Hey Dan, Congrats on the QAA with your Dougan/Pink puppy.
Also I see that you handled and got Jams on two Flat coats in the Q. Pretty impressive.
edit. 
on second look I see that you have been doing rather well with your flat coats. Hope you get a few wins soon!


----------



## Brent McDowell (Jul 2, 2008)

Breck said:


> Hey Dan, Congrats on the QAA with your Dougan/Pink puppy.
> Also I see that you handled and got Jams on two Flat coats in the Q. Pretty impressive.
> edit.
> on second look I see that you have been doing rather well with your flat coats. Hope you get a few wins soon!


Both of Dan's dogs ran a good trial. One more bird and they'd have been in the mix. It was a pleasure to watch them run this weekend.


----------



## Dan Wegner (Jul 7, 2006)

Brent McDowell said:


> Both of Dan's dogs ran a good trial. Oine more bird and they'd have been in the mix. It was a pleasure to watch them run this weekend.


Thanks everyone. It's always fun to finish a trial in the ribbons. Traitors 2nd was a thrill. Just glad I won't have to run the Coats against him in the Q much more.

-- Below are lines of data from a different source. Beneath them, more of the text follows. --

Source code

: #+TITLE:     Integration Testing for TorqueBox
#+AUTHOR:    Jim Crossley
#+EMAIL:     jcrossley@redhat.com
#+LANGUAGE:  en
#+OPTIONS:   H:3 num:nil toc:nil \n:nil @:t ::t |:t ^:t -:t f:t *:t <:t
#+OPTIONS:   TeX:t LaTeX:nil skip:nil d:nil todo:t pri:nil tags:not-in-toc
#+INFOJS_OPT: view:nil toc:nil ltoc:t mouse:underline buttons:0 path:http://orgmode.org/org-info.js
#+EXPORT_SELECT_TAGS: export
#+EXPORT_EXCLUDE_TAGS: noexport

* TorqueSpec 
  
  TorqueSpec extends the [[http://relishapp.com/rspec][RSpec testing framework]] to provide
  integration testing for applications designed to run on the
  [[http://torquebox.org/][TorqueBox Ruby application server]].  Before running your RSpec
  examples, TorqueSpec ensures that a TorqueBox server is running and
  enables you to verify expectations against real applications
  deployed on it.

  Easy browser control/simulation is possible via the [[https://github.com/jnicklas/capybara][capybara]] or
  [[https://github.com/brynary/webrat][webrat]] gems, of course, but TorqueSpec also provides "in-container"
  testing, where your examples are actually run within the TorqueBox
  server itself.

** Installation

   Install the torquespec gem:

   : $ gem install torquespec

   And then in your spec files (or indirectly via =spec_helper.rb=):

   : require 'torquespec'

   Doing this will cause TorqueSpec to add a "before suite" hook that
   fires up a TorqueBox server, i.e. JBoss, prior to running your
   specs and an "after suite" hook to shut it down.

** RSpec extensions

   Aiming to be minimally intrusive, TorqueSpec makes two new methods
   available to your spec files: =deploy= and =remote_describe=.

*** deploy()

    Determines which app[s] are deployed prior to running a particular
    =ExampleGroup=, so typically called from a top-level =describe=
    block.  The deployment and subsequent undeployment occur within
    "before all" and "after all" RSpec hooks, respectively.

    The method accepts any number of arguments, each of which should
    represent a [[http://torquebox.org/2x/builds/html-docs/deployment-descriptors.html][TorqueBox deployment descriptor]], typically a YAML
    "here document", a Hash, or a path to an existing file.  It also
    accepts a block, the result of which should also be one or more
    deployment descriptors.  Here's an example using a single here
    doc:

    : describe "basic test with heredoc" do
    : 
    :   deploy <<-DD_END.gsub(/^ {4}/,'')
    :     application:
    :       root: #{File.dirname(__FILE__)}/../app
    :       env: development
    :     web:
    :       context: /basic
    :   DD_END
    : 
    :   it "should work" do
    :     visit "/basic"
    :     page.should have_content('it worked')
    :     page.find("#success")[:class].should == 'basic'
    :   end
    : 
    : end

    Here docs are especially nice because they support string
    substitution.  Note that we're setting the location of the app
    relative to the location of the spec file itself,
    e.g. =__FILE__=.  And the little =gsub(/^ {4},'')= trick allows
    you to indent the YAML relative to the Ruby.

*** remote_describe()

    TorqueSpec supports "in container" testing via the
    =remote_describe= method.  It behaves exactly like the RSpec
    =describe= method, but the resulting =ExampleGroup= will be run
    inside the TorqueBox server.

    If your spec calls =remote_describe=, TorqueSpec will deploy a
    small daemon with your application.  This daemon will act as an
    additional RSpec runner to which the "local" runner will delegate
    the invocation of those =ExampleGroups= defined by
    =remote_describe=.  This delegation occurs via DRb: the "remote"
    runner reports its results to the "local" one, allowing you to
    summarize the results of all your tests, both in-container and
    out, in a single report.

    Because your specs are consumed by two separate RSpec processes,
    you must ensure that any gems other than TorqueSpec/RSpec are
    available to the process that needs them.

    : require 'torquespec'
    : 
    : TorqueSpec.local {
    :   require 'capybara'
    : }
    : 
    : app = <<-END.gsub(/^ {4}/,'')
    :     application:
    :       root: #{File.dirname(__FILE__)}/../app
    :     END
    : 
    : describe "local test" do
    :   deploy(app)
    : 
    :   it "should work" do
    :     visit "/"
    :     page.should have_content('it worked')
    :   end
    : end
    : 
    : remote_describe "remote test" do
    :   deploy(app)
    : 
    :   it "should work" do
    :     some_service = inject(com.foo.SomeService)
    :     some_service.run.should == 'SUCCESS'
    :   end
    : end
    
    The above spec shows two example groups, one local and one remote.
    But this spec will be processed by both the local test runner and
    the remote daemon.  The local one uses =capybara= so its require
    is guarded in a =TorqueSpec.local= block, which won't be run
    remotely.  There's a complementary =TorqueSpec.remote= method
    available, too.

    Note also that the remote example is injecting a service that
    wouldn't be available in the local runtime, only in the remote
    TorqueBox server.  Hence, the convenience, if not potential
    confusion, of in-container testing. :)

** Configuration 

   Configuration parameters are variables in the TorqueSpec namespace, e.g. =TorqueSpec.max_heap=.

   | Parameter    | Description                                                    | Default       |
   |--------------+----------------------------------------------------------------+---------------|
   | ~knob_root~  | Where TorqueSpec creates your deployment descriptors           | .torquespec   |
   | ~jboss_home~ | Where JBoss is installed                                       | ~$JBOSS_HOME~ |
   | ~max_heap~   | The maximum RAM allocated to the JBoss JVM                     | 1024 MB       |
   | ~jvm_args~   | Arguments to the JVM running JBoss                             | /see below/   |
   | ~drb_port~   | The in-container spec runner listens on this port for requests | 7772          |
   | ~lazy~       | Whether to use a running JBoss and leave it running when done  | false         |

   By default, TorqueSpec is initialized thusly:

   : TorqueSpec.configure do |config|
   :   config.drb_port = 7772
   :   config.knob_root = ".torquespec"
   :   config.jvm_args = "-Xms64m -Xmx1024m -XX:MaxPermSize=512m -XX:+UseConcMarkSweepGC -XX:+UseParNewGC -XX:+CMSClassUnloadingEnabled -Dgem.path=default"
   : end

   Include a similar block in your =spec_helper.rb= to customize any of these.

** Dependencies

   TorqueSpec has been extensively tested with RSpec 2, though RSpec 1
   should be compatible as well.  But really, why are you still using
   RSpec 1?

My long-haired black dogs try real hard, despite only getting 1, sometimes 2 days of training a week. Just don't tell them they're not Labs.

Congrats to you too Brent. Rex ran a great trial on some very tough tests. That 3rd was hard fought for. Great meeting you too and good luck.

Thanks again and Congrats to all that placed or JAM'd on this hot weekend in MI!


----------